Xref: utzoo comp.arch:10649 comp.misc:6559
Path: utzoo!attcan!utgpu!jarvis.csri.toronto.edu!rutgers!iuvax!uxc.cso.uiuc.edu!dino!atanasoff!hascall
From: hascall@atanasoff.cs.iastate.edu (John Hascall)
Newsgroups: comp.arch,comp.misc
Subject: Re: TRON (a little long)
Message-ID: <1216@atanasoff.cs.iastate.edu>
Date: 15 Jul 89 15:41:04 GMT
References: <32424@apple.Apple.COM> <226@arnor.UUCP> <33015@apple.Apple.COM> <29418@ism780c.isc.com> <1449@mdbs.UUCP>
Reply-To: hascall@atanasoff.cs.iastate.edu.UUCP (John Hascall)
Organization: Iowa State Univ. Computation Center
Lines: 40

In article <1449@mdbs.UUCP> wsmith@mdbs.UUCP (Bill Smith) writes:
>] >Instructions range from 16-160 bits (this is probably
>] But his 160 bit estimate was conservative.  Here is an example
>] of a single instruction.  The number of bits in the instruction is 416.  And
>] there are instructions that are even longer than this one.
 
>]      mov @(@(@(@(a,r1),b,r2),c,r3),d,r4), @(@(@(@(a,r1),b,r2),c,r3),d,r4)
 
>What will happen when such an instructions crosses a page boundary and
>a page fault occurs?   Is there some trickery that must be written into
>the operating system to avoid thrashing when the instruction is restarted.

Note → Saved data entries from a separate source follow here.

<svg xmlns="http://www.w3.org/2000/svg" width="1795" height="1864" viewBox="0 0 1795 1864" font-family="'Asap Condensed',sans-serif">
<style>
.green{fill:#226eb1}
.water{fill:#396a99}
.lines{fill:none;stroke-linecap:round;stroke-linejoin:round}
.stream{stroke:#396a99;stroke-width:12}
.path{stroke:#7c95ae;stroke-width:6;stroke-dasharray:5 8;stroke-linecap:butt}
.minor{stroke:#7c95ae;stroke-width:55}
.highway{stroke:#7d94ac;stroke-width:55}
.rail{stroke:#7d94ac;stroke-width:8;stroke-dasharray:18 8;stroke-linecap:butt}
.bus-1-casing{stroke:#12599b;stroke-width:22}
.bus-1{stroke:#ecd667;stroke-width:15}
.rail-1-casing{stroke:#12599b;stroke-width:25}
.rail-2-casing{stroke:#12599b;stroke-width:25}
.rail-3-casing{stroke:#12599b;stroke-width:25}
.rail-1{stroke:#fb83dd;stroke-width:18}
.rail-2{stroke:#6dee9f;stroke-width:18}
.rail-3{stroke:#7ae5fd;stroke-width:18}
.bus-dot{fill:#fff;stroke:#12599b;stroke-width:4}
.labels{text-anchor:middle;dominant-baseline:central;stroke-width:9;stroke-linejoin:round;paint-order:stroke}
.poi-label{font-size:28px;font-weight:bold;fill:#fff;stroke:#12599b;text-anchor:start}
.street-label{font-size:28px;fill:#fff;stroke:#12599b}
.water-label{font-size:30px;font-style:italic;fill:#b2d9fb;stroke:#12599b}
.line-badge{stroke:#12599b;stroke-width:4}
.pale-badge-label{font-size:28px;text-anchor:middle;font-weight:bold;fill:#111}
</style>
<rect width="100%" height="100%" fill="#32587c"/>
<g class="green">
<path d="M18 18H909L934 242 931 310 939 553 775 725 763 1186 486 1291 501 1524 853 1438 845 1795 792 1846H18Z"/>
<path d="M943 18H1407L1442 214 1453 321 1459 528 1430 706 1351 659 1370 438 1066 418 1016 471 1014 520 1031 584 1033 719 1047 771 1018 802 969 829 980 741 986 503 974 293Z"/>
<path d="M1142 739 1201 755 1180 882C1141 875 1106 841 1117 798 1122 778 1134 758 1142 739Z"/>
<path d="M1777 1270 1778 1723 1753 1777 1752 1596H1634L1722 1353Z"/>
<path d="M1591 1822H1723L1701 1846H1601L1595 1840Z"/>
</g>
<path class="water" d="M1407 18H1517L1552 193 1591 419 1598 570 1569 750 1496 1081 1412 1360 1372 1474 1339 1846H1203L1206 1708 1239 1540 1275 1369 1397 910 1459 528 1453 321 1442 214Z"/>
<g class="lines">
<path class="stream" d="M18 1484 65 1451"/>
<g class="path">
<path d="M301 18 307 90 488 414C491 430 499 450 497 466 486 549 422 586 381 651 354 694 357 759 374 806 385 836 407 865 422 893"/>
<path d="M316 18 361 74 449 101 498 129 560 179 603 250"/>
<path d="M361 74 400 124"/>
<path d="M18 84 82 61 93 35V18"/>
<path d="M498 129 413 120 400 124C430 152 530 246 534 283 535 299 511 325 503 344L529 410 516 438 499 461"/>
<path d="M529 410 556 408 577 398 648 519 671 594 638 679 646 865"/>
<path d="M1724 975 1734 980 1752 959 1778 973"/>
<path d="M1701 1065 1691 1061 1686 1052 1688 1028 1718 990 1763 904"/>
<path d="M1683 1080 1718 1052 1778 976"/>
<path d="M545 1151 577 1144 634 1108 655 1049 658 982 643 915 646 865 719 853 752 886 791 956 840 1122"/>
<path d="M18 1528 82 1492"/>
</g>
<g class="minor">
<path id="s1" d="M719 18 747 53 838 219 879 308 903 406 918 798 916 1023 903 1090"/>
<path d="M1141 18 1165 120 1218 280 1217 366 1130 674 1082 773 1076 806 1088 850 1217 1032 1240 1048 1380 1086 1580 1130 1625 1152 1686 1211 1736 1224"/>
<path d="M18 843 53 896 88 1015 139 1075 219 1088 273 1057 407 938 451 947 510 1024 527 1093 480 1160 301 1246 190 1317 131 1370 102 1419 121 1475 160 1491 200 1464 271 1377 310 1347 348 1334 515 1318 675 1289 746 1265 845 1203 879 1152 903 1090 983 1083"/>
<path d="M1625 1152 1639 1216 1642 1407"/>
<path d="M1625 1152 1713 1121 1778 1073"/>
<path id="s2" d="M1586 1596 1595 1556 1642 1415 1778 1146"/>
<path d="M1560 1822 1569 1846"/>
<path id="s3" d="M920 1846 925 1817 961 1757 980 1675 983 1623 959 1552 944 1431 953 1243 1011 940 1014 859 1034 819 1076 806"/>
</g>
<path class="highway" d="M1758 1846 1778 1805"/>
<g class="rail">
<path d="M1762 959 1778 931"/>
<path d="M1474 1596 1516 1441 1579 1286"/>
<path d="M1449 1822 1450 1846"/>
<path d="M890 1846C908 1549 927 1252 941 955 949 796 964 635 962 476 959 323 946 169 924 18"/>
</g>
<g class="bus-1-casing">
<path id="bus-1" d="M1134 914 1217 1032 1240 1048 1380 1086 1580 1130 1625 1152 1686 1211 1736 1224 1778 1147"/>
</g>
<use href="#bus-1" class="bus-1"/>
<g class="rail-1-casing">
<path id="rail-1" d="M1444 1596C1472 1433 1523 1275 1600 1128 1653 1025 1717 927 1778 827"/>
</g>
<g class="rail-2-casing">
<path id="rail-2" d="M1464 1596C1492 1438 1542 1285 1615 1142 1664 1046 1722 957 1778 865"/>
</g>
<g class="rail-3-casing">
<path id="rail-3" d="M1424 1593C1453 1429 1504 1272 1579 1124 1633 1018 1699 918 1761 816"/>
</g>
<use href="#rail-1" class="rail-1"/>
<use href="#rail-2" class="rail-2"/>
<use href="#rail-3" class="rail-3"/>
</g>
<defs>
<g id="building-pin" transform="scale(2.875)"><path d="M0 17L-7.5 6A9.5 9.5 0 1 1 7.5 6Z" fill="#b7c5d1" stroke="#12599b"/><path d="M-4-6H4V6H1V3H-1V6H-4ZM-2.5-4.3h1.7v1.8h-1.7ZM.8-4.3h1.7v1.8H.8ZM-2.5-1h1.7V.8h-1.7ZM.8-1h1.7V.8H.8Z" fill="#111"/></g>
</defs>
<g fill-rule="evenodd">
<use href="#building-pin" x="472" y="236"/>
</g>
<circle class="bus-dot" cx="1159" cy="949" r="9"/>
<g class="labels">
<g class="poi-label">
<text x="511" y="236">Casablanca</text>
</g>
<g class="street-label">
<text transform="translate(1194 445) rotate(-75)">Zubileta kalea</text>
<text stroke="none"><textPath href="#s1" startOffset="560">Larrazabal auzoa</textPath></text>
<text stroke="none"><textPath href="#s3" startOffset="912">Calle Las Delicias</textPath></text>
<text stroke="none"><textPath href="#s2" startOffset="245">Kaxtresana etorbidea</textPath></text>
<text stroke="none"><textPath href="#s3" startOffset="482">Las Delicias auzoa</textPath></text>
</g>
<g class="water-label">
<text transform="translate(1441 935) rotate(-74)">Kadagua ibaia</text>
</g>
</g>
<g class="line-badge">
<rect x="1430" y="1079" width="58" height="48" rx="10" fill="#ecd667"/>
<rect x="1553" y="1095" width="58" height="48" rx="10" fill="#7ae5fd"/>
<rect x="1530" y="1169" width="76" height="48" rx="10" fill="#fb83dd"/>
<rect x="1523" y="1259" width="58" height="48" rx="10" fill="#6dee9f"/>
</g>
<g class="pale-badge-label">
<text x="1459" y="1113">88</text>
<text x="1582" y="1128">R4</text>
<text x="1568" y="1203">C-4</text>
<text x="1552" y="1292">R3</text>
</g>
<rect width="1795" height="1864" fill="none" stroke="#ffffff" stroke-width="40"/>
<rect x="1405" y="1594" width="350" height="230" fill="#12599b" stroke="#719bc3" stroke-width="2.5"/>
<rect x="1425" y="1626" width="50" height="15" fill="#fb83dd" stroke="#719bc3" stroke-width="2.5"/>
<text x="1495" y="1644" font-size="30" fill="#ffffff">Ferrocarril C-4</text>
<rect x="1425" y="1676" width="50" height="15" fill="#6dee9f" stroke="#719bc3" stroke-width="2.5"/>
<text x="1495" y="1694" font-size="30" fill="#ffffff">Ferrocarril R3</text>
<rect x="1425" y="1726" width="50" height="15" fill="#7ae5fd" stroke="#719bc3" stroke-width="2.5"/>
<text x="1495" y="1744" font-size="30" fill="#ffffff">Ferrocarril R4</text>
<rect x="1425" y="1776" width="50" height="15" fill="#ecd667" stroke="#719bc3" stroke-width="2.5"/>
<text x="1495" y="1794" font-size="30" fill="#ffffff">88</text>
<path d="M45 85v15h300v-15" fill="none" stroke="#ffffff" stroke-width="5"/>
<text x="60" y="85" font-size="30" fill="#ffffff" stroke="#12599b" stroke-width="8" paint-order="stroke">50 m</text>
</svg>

>I've heard that the VAX can have instructions that can be very long.  Do
>VAXEN need to be careful in this situation as well?


     The longest instruction on a VAX is 37 bytes (296 bits).  VAX instructions
     are 1 byte of opcode (there are a few 2 byte opcodes--mostly quadruple
     precision) followed by the operand specifier(s).  No instruction has
     more than 6 operands and the longest operand specifier is 6 bytes:


	       @789ABCDE(Rn)[Ri]    or   789ABCDE(Rn)[Ri]


     It seems to me that the instruction (including operand specifiers) can
     be in at most 2 pages, and a "@displacement(Rn)[Rindex]" operand can
     reference 4 pages (2 references [address of operand & operand] * 2 pages
     [both happen to straddle a page boundary]) giving 2 + (6 * 4) = 26 pages
     which must be able to be in memory.

     I don't know of an special mechanism that would prevent one of the
     required pages from being selected as the victim to page-in one of
     the other required pages.  I suspect they rely on this being a low
     probability event (in the worst case an extra page-in [or so]).
     I also seem to recall some minimum number of in-memory pages for a
     process which I suspect must be somewhat above 26.


     John Hascall